Les petites et moyennes entreprises ayant un chiffre d’affaire qui dépasse les 30.000 dinars sont indemnisées au niveau de la commission nationale qui a commencé le travail il y a environ quatre semaines et elles sont divisées en deux types. Celles qui ont une assurance, de 20 à 25% des dégâts seront indemnisés par l’assurance, le reste sera pris en charge par la commission sous forme d’indemnisation pour atteindre 50% avec un plafond de 500 mille dinars. Dans le cas des entreprises non assurées, l’indemnisation sera de 40% avec un plafond de 500 mille dinars. « Il y a seulement une dizaine d’entreprises qui ont subi des dégâts très lourds. C’est une minorité dont le plafond ne répond pas à l’importance de leurs dégâts qui dépassent les 3 millions de dinars », a noté M. Bejja.
 
6,87 milliards : total des indemnisations
 
 Jusqu’à ce jour, 97 dossiers ont été déposés à la commission nationale dont 88 dossiers ont été traités et seulement 32 dossiers ont eu l’accord de la commission, 48 dossiers sont en cours de révision dont 40 seront révisés de la part d’un expert pris en charge et nommé de la part de la commission et le reste des dossiers ont été refusés. Le total des indemnisations a atteint 6,87 milliards. Le dépôt des dossiers
Rappelons qu’aucune entreprise du total des 100 entreprises  n’a repris l’activité, « nous serons chanceux si ces entreprises arrivent à reprendre leurs activités d’ici 2012 » a souligné M. Bejja. Ce dernier a estimé le coût des dégâts qu’a subi le pays depuis le 17 décembre dernier à ce jour à 100 milliards avec une perte de 12000 postes d’emplois.

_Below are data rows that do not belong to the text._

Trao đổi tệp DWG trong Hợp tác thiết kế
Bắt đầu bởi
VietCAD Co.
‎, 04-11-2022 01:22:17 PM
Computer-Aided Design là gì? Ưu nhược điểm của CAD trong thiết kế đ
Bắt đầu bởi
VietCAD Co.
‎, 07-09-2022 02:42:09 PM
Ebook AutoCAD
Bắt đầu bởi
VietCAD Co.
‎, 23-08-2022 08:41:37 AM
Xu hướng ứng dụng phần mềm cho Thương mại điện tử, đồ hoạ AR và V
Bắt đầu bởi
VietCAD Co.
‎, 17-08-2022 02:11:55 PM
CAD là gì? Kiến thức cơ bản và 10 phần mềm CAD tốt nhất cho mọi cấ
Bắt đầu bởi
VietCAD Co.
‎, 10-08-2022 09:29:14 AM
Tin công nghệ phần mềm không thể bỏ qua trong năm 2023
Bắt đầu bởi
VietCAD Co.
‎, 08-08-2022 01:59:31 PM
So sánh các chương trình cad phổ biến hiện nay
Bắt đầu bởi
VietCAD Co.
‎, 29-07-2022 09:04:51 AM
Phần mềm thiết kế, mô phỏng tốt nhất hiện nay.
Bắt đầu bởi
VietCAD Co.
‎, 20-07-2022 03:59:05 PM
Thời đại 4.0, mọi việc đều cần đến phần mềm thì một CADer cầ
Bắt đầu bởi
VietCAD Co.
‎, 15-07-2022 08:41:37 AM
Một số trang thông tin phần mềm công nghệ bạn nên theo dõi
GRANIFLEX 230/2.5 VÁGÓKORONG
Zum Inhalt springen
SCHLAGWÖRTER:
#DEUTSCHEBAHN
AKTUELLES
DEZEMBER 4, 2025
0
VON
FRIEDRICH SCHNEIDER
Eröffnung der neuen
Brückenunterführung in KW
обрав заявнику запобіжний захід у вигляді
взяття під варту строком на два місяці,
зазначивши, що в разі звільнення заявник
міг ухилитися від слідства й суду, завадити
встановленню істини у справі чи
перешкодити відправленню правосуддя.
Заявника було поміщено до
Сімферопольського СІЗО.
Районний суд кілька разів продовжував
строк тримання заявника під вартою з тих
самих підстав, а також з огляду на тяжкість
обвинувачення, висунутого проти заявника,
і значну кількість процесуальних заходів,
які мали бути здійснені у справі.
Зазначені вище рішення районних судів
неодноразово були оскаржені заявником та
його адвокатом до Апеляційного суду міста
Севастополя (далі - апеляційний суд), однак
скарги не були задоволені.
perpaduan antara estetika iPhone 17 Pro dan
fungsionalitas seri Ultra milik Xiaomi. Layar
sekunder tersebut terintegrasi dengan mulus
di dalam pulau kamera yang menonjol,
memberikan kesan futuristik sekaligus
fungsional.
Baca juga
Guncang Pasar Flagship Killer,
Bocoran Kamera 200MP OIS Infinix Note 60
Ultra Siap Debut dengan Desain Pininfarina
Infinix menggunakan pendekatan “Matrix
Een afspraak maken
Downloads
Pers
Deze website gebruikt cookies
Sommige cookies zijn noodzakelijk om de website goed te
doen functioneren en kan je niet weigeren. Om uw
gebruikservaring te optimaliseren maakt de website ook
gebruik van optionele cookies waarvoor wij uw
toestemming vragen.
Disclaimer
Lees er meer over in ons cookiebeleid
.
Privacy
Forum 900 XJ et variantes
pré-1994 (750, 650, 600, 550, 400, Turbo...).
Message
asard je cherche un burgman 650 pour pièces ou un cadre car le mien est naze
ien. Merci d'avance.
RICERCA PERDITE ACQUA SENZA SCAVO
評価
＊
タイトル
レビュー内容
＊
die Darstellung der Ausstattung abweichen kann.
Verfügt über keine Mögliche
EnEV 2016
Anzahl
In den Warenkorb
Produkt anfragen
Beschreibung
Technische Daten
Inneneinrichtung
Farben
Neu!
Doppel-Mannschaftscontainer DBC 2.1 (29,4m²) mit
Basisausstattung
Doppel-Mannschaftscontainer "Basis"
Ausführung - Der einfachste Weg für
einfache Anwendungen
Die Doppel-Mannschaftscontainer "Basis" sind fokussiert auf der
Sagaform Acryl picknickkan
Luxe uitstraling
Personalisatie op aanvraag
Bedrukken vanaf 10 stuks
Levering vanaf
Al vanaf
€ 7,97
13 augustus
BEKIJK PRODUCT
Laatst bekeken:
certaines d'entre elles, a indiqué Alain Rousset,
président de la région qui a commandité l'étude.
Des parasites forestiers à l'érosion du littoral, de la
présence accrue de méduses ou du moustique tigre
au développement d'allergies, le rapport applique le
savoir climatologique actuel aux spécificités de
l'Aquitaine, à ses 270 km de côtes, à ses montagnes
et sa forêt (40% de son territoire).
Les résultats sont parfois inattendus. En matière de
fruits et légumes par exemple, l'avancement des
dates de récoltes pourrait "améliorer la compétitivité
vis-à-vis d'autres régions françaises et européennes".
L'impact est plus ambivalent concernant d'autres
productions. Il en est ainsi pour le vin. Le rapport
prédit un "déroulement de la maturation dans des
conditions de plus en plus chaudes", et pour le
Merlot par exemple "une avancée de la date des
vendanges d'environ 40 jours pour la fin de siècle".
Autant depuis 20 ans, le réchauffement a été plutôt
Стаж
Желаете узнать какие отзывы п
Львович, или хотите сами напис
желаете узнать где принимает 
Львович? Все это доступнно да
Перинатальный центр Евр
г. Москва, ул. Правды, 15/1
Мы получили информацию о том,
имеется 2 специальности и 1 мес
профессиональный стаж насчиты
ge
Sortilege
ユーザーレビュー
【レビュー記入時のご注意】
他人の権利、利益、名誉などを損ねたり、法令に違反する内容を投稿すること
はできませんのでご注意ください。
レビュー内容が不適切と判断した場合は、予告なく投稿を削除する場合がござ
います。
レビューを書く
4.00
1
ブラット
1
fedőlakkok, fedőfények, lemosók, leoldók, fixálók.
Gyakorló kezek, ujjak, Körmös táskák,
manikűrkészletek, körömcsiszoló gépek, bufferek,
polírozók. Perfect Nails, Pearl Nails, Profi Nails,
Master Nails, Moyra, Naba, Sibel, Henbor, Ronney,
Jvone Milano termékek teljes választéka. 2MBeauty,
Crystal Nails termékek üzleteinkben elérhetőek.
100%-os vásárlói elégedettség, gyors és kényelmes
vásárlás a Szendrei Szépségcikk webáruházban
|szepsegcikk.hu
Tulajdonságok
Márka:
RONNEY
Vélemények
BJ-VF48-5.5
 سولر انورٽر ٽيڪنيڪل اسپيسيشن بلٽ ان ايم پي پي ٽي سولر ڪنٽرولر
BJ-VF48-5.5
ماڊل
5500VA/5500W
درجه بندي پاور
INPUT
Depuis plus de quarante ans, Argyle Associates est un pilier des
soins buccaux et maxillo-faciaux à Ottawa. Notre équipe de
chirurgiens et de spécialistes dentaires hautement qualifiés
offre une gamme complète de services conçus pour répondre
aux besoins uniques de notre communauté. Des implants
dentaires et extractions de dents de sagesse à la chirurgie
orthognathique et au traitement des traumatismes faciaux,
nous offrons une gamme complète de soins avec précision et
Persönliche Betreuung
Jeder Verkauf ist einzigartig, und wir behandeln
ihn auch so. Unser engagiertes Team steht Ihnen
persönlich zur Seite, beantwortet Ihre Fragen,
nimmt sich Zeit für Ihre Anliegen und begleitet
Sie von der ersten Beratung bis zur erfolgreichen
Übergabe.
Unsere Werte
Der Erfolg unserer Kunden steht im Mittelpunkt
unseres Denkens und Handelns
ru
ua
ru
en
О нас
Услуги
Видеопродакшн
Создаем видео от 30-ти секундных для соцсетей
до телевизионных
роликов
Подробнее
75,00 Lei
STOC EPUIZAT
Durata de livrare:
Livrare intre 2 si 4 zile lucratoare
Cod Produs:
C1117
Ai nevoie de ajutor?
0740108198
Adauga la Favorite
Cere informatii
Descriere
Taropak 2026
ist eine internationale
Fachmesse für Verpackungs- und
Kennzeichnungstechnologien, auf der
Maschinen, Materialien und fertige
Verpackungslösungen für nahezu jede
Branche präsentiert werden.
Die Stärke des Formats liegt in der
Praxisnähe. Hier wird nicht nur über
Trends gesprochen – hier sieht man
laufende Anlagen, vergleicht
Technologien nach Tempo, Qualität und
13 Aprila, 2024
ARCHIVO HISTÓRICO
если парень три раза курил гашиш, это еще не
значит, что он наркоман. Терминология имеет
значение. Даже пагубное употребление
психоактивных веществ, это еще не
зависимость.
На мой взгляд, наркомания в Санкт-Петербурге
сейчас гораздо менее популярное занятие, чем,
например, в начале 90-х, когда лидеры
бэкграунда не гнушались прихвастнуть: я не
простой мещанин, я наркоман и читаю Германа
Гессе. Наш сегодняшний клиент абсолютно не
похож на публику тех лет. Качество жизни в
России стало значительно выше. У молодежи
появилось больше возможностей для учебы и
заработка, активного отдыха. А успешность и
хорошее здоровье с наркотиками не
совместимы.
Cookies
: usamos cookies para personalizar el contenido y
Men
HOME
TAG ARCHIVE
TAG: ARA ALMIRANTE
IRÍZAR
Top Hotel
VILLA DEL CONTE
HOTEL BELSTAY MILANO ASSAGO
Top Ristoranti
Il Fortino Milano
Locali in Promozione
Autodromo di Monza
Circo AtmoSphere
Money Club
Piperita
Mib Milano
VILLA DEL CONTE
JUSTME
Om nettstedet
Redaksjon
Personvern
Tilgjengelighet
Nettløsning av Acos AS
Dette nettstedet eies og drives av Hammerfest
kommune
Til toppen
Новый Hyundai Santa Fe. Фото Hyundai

Le ministère de l’industrie a estimé le coût des dégâts des entreprises industrielles à 173 millions de dinars.
Le décret-loi promulgué le 19 mai 2011 relatif au soutien conjoncturel et l'indemnisation des entreprises sinistrées a exclu du droit de l’indemnisation : pour les établissements publics, les grandes surfaces  commerciales, les agences de voitures, les entreprises financières et les opérateurs de téléphonie. M. Bejja a expliqué cette exclusion par la lourdeur des dégâts dans ces domaines.